Grande Cucina

L’Alfabeto di Ellegì di Licia Granello. I come Ingrediente perduto

C'è stato un tempo in cui la semplicità del cibo era considerata un difetto, la mancanza di esotismi un limite, l'ingrediente di prossimità banale.

Erano gli anni ’70. Il boom economico del decennio precedente aveva sancito in modo irrevocabile la fine dell’economia di guerra a colpi di fettine di vitello e pasticcini domenicali. Il passo successivo si era tradotto nel trionfo di salmone e champignon, rucola e panna, su su fino al risotto con le fragole, senza contezza di stagionalità o tipologie di coltivazione.

Una sorta di rivisitazione di quanto succedeva nel Rinascimento, quando spezie del Nuovo mondo e stranezze culinarie abitavano pranzi e banchetti, certificando il potere e la posizione sociale dei padroni di casa.

La scommessa del Don Alfonso

In direzione ostinata e contraria – per dirla con De Andrè – pochi, pochissimi cuochi, impermeabili alla tentazione di affascinare i clienti figli della nuova borghesia a colpi di penne salmone e Vodka.

Alfonso Iaccarino con la moglie Livia sono stati forse i primi della lista.

Quando in Costiera imperversavano gli improbabili piatti della (malintesa) nouvelle cuisine, hanno recuperato il San Marzano originario, avviato il paradiso agricolo di Punta Campanella e messo in menu gli spaghetti al pomodoro fresco, scommessa tanto folle quanto vincente.

Aglio orsino e peperone crusco

Il tempo ha premiato la loro follia, il ristorante è diventato meta imperdibile per gourmet di tutto il mondo.

In scia ad Alfonso, un’intera generazione di nuovi cuochi ha sposato la causa dell’ingrediente perduto e rinsaldando il legame forte e virtuoso tra chef e produttore.

Nei corsi e ricorsi storici della gastronomia, la cucina tecno-emozionale ha fatto traballare non poco questo equilibrio, spingendo l’acceleratore sulla forma spesso a discapito della sostanza.

Ma negli ultimi anni la clessidra si è nuovamente capovolta, grazie alla nuova consapevolezza del rapporto tra cibo e salute (nostra) e tra ecocompatibilità delle produzioni alimentari e salute (della terra).

Così abbiamo (ri)scoperto aglio orsino e peperoni cruschi, lievitazioni naturali e fermentati, farine d’antàn e vini senza solfiti.

I nuovi seguaci del km giusto

Il tradizionale appuntamento “Una promessa è una promessa” all’interno dell’ultima Festavico da questo punto di vista è stato illuminante.

Con la sola eccezione del caviale utilizzato in una ricetta, i tredici giovani chef invitati hanno attinto a piene mani alla cesta virtuale degli ingredienti cosiddetti poveri.
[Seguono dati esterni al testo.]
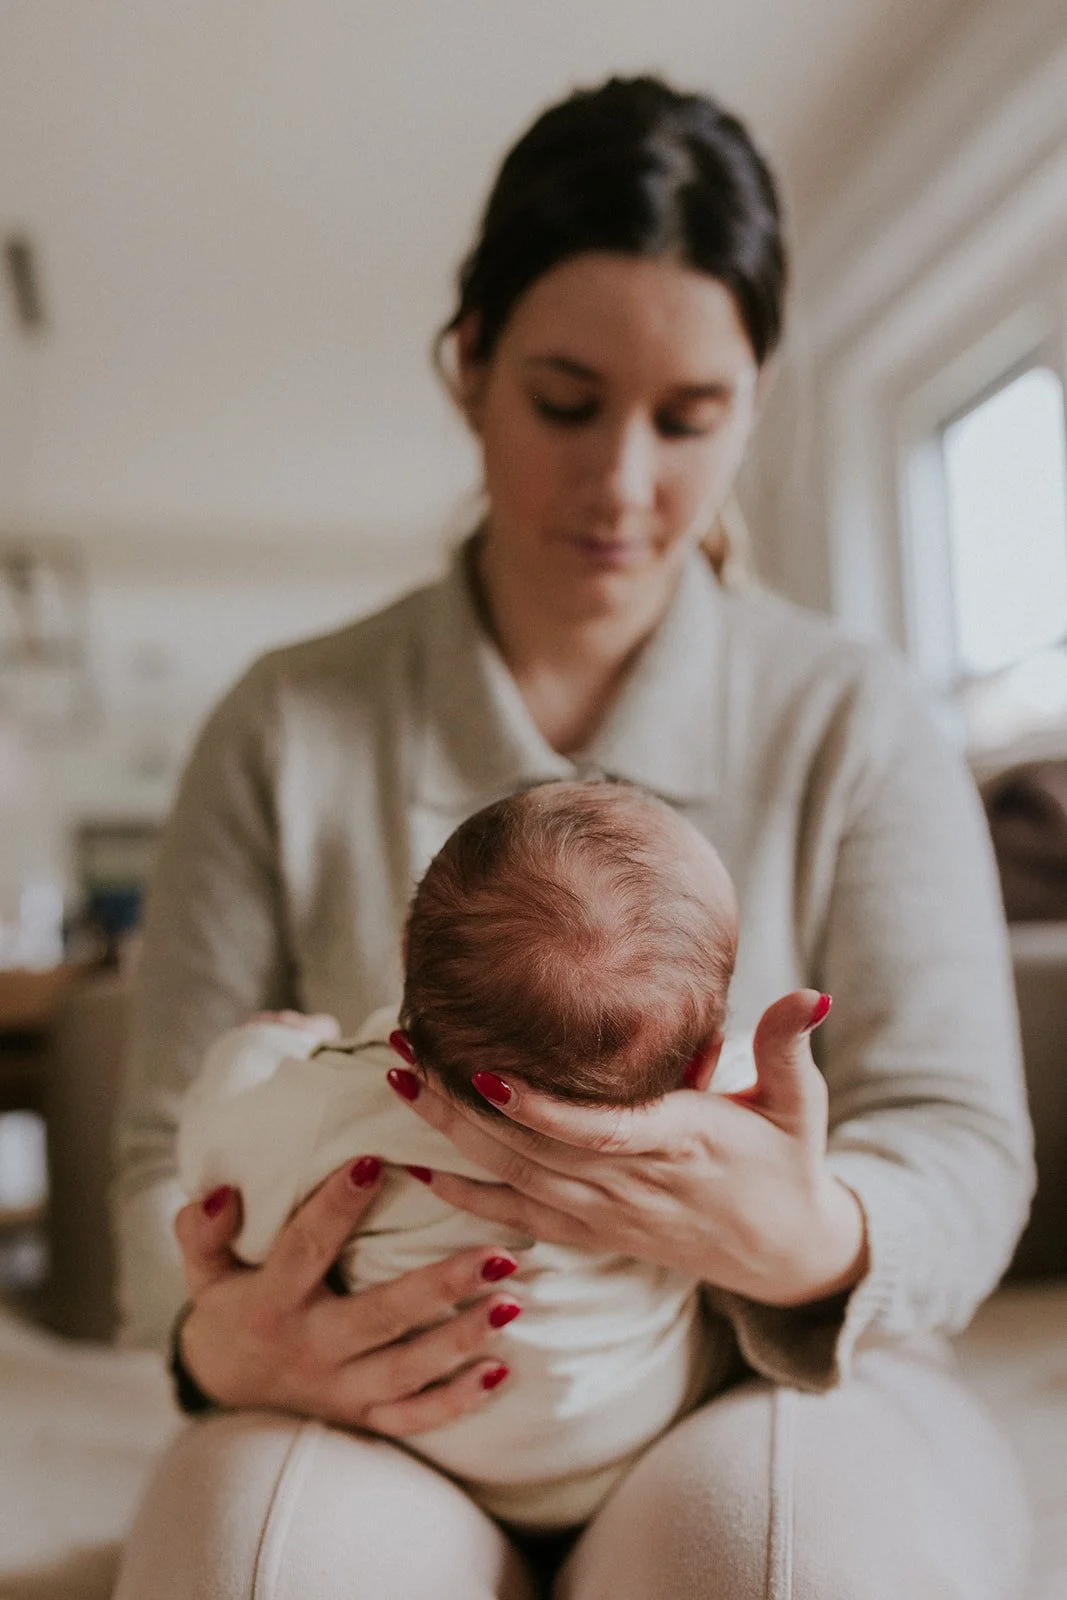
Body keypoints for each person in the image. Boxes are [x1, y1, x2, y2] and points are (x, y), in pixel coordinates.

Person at [112, 74, 1034, 1600]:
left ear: (756, 399)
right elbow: (161, 1152)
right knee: (252, 1565)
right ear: (466, 365)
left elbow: (958, 1142)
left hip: (770, 1381)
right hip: (370, 1407)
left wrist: (810, 1240)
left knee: (784, 1563)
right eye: (562, 401)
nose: (620, 483)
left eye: (688, 420)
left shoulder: (851, 718)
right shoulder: (284, 727)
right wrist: (223, 1336)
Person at [176, 780, 749, 1530]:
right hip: (640, 1425)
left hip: (428, 1438)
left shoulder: (334, 1109)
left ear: (404, 951)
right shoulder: (718, 1120)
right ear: (700, 1065)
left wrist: (268, 1046)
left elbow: (212, 1159)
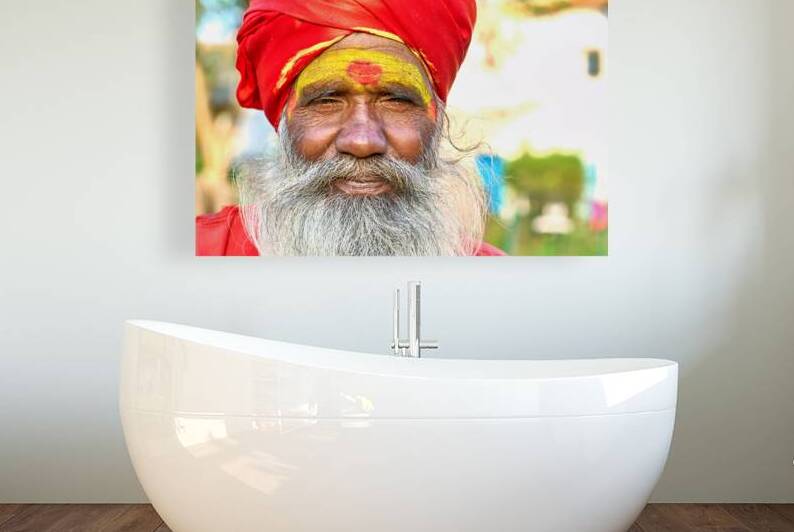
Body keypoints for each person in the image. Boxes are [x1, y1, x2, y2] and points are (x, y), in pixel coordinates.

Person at [196, 0, 506, 256]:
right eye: (327, 100)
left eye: (396, 100)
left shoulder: (496, 286)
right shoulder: (203, 253)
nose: (362, 141)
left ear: (436, 119)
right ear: (283, 121)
Pesce azzurro (pelle compresa!) e melanzane, lenticchie e miele, frattaglie e piselli. Tutti piatti molto buoni, alcuni eccellenti, senza fatiche digestive da scontare.

E insieme ai piatti, i racconti (veri, non millantati) di coltivazioni recuperate e nuove alleanze, in nome di una ristorazione – che significa anche divulgazione della cultura alimentare – rispettosa e orgogliosa della propria identità. Poi vanno benissimo yuzu e tomatillo: la cucina è il regno per antonomasia delle contaminazioni, sociali, geografiche, culturali.

La vera sfida è dunque saper andare dalle stalle alle stelle. Senza perdersi niente per strada.